Please format every line of the material below as a JSON list of strings, one string per line, with blank lines left out.

▶ _PROVIDED DATA_
(begin)

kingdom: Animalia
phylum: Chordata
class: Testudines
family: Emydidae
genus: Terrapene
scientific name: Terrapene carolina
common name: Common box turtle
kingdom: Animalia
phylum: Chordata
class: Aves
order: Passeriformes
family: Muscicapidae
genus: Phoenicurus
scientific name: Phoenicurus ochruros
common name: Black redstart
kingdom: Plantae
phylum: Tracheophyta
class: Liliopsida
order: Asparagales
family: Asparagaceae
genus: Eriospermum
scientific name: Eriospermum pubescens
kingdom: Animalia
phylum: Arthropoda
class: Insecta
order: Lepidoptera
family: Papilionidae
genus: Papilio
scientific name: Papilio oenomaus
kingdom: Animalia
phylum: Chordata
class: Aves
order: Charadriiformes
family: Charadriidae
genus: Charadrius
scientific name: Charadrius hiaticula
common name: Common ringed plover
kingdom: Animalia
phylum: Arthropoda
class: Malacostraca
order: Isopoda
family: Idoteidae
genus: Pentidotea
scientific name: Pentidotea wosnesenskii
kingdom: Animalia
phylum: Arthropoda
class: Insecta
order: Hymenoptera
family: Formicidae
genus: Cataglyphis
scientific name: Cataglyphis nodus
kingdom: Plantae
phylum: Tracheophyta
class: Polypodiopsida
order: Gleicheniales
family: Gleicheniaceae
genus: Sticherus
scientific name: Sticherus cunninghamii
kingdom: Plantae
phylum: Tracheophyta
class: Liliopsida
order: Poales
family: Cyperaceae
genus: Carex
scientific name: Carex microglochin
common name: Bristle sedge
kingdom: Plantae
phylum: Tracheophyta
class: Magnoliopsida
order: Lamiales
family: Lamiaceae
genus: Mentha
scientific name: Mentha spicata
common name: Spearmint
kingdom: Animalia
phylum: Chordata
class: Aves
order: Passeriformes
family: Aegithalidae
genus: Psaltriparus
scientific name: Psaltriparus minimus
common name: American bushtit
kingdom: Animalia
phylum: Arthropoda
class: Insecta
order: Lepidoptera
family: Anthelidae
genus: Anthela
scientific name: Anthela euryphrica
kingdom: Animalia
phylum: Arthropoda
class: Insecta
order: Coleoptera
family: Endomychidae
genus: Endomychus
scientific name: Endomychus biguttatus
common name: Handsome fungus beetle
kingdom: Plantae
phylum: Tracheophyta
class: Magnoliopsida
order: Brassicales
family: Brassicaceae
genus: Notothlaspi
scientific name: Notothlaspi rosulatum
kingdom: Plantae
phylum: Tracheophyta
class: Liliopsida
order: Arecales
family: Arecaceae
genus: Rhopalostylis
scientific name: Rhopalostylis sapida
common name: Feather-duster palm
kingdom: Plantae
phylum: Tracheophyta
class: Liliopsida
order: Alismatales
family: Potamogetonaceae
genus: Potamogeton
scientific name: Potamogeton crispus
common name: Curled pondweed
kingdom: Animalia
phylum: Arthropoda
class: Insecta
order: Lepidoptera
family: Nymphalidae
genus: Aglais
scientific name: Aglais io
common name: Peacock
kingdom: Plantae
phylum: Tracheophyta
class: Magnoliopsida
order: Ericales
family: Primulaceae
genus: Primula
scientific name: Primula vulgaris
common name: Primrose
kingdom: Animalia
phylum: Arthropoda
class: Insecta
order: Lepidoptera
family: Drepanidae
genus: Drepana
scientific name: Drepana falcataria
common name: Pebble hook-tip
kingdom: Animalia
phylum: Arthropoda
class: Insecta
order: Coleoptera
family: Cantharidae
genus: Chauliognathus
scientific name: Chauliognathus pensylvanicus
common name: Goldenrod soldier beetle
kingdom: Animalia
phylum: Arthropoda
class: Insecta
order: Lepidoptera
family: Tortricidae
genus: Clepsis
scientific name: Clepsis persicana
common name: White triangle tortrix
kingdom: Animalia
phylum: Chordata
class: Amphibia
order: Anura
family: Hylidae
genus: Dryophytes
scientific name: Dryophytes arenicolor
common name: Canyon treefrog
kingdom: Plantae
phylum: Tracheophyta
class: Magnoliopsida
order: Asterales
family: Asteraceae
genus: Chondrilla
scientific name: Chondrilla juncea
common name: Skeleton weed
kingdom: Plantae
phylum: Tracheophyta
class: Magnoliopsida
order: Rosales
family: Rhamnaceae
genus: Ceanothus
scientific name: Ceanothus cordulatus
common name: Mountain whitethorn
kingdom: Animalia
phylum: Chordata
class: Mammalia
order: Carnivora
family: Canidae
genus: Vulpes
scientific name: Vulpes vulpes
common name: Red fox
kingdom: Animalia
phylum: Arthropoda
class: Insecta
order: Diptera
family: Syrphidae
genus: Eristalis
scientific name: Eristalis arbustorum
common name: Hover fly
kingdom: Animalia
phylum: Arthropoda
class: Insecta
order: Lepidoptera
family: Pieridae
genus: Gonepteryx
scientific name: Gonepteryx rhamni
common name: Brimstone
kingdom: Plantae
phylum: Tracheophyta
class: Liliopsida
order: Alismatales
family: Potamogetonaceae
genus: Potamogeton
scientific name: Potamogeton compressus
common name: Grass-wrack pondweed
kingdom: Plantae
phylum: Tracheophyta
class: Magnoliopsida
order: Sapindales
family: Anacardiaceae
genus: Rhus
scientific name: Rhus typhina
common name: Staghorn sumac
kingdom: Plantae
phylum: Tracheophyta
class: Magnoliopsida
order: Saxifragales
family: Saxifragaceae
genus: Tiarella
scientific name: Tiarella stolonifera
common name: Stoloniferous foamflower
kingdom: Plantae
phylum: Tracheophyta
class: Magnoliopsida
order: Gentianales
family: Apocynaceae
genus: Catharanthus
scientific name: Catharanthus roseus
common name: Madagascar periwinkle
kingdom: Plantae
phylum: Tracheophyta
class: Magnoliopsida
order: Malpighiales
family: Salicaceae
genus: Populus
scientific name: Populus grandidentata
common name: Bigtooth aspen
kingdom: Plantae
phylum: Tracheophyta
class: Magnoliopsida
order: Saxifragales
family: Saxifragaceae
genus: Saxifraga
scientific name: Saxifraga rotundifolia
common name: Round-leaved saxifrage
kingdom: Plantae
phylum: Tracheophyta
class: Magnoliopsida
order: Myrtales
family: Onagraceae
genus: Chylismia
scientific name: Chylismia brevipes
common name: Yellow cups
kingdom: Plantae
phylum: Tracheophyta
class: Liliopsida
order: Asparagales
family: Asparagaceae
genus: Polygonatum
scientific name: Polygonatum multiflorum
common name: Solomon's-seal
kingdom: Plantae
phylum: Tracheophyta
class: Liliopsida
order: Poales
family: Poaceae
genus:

(end)

▶ _SOLUTION BELOW_
[
  "kingdom: Animalia",
  "phylum: Chordata",
  "class: Testudines",
  "family: Emydidae",
  "genus: Terrapene",
  "scientific name: Terrapene carolina",
  "common name: Common box turtle",
  "kingdom: Animalia",
  "phylum: Chordata",
  "class: Aves",
  "order: Passeriformes",
  "family: Muscicapidae",
  "genus: Phoenicurus",
  "scientific name: Phoenicurus ochruros",
  "common name: Black redstart",
  "kingdom: Plantae",
  "phylum: Tracheophyta",
  "class: Liliopsida",
  "order: Asparagales",
  "family: Asparagaceae",
  "genus: Eriospermum",
  "scientific name: Eriospermum pubescens",
  "kingdom: Animalia",
  "phylum: Arthropoda",
  "class: Insecta",
  "order: Lepidoptera",
  "family: Papilionidae",
  "genus: Papilio",
  "scientific name: Papilio oenomaus",
  "kingdom: Animalia",
  "phylum: Chordata",
  "class: Aves",
  "order: Charadriiformes",
  "family: Charadriidae",
  "genus: Charadrius",
  "scientific name: Charadrius hiaticula",
  "common name: Common ringed plover",
  "kingdom: Animalia",
  "phylum: Arthropoda",
  "class: Malacostraca",
  "order: Isopoda",
  "family: Idoteidae",
  "genus: Pentidotea",
  "scientific name: Pentidotea wosnesenskii",
  "kingdom: Animalia",
  "phylum: Arthropoda",
  "class: Insecta",
  "order: Hymenoptera",
  "family: Formicidae",
  "genus: Cataglyphis",
  "scientific name: Cataglyphis nodus",
  "kingdom: Plantae",
  "phylum: Tracheophyta",
  "class: Polypodiopsida",
  "order: Gleicheniales",
  "family: Gleicheniaceae",
  "genus: Sticherus",
  "scientific name: Sticherus cunninghamii",
  "kingdom: Plantae",
  "phylum: Tracheophyta",
  "class: Liliopsida",
  "order: Poales",
  "family: Cyperaceae",
  "genus: Carex",
  "scientific name: Carex microglochin",
  "common name: Bristle sedge",
  "kingdom: Plantae",
  "phylum: Tracheophyta",
  "class: Magnoliopsida",
  "order: Lamiales",
  "family: Lamiaceae",
  "genus: Mentha",
  "scientific name: Mentha spicata",
  "common name: Spearmint",
  "kingdom: Animalia",
  "phylum: Chordata",
  "class: Aves",
  "order: Passeriformes",
  "family: Aegithalidae",
  "genus: Psaltriparus",
  "scientific name: Psaltriparus minimus",
  "common name: American bushtit",
  "kingdom: Animalia",
  "phylum: Arthropoda",
  "class: Insecta",
  "order: Lepidoptera",
  "family: Anthelidae",
  "genus: Anthela",
  "scientific name: Anthela euryphrica",
  "kingdom: Animalia",
  "phylum: Arthropoda",
  "class: Insecta",
  "order: Coleoptera",
  "family: Endomychidae",
  "genus: Endomychus",
  "scientific name: Endomychus biguttatus",
  "common name: Handsome fungus beetle",
  "kingdom: Plantae",
  "phylum: Tracheophyta",
  "class: Magnoliopsida",
  "order: Brassicales",
  "family: Brassicaceae",
  "genus: Notothlaspi",
  "scientific name: Notothlaspi rosulatum",
  "kingdom: Plantae",
  "phylum: Tracheophyta",
  "class: Liliopsida",
  "order: Arecales",
  "family: Arecaceae",
  "genus: Rhopalostylis",
  "scientific name: Rhopalostylis sapida",
  "common name: Feather-duster palm",
  "kingdom: Plantae",
  "phylum: Tracheophyta",
  "class: Liliopsida",
  "order: Alismatales",
  "family: Potamogetonaceae",
  "genus: Potamogeton",
  "scientific name: Potamogeton crispus",
  "common name: Curled pondweed",
  "kingdom: Animalia",
  "phylum: Arthropoda",
  "class: Insecta",
  "order: Lepidoptera",
  "family: Nymphalidae",
  "genus: Aglais",
  "scientific name: Aglais io",
  "common name: Peacock",
  "kingdom: Plantae",
  "phylum: Tracheophyta",
  "class: Magnoliopsida",
  "order: Ericales",
  "family: Primulaceae",
  "genus: Primula",
  "scientific name: Primula vulgaris",
  "common name: Primrose",
  "kingdom: Animalia",
  "phylum: Arthropoda",
  "class: Insecta",
  "order: Lepidoptera",
  "family: Drepanidae",
  "genus: Drepana",
  "scientific name: Drepana falcataria",
  "common name: Pebble hook-tip",
  "kingdom: Animalia",
  "phylum: Arthropoda",
  "class: Insecta",
  "order: Coleoptera",
  "family: Cantharidae",
  "genus: Chauliognathus",
  "scientific name: Chauliognathus pensylvanicus",
  "common name: Goldenrod soldier beetle",
  "kingdom: Animalia",
  "phylum: Arthropoda",
  "class: Insecta",
  "order: Lepidoptera",
  "family: Tortricidae",
  "genus: Clepsis",
  "scientific name: Clepsis persicana",
  "common name: White triangle tortrix",
  "kingdom: Animalia",
  "phylum: Chordata",
  "class: Amphibia",
  "order: Anura",
  "family: Hylidae",
  "genus: Dryophytes",
  "scientific name: Dryophytes arenicolor",
  "common name: Canyon treefrog",
  "kingdom: Plantae",
  "phylum: Tracheophyta",
  "class: Magnoliopsida",
  "order: Asterales",
  "family: Asteraceae",
  "genus: Chondrilla",
  "scientific name: Chondrilla juncea",
  "common name: Skeleton weed",
  "kingdom: Plantae",
  "phylum: Tracheophyta",
  "class: Magnoliopsida",
  "order: Rosales",
  "family: Rhamnaceae",
  "genus: Ceanothus",
  "scientific name: Ceanothus cordulatus",
  "common name: Mountain whitethorn",
  "kingdom: Animalia",
  "phylum: Chordata",
  "class: Mammalia",
  "order: Carnivora",
  "family: Canidae",
  "genus: Vulpes",
  "scientific name: Vulpes vulpes",
  "common name: Red fox",
  "kingdom: Animalia",
  "phylum: Arthropoda",
  "class: Insecta",
  "order: Diptera",
  "family: Syrphidae",
  "genus: Eristalis",
  "scientific name: Eristalis arbustorum",
  "common name: Hover fly",
  "kingdom: Animalia",
  "phylum: Arthropoda",
  "class: Insecta",
  "order: Lepidoptera",
  "family: Pieridae",
  "genus: Gonepteryx",
  "scientific name: Gonepteryx rhamni",
  "common name: Brimstone",
  "kingdom: Plantae",
  "phylum: Tracheophyta",
  "class: Liliopsida",
  "order: Alismatales",
  "family: Potamogetonaceae",
  "genus: Potamogeton",
  "scientific name: Potamogeton compressus",
  "common name: Grass-wrack pondweed",
  "kingdom: Plantae",
  "phylum: Tracheophyta",
  "class: Magnoliopsida",
  "order: Sapindales",
  "family: Anacardiaceae",
  "genus: Rhus",
  "scientific name: Rhus typhina",
  "common name: Staghorn sumac",
  "kingdom: Plantae",
  "phylum: Tracheophyta",
  "class: Magnoliopsida",
  "order: Saxifragales",
  "family: Saxifragaceae",
  "genus: Tiarella",
  "scientific name: Tiarella stolonifera",
  "common name: Stoloniferous foamflower",
  "kingdom: Plantae",
  "phylum: Tracheophyta",
  "class: Magnoliopsida",
  "order: Gentianales",
  "family: Apocynaceae",
  "genus: Catharanthus",
  "scientific name: Catharanthus roseus",
  "common name: Madagascar periwinkle",
  "kingdom: Plantae",
  "phylum: Tracheophyta",
  "class: Magnoliopsida",
  "order: Malpighiales",
  "family: Salicaceae",
  "genus: Populus",
  "scientific name: Populus grandidentata",
  "common name: Bigtooth aspen",
  "kingdom: Plantae",
  "phylum: Tracheophyta",
  "class: Magnoliopsida",
  "order: Saxifragales",
  "family: Saxifragaceae",
  "genus: Saxifraga",
  "scientific name: Saxifraga rotundifolia",
  "common name: Round-leaved saxifrage",
  "kingdom: Plantae",
  "phylum: Tracheophyta",
  "class: Magnoliopsida",
  "order: Myrtales",
  "family: Onagraceae",
  "genus: Chylismia",
  "scientific name: Chylismia brevipes",
  "common name: Yellow cups",
  "kingdom: Plantae",
  "phylum: Tracheophyta",
  "class: Liliopsida",
  "order: Asparagales",
  "family: Asparagaceae",
  "genus: Polygonatum",
  "scientific name: Polygonatum multiflorum",
  "common name: Solomon's-seal",
  "kingdom: Plantae",
  "phylum: Tracheophyta",
  "class: Liliopsida",
  "order: Poales",
  "family: Poaceae",
  "genus:"
]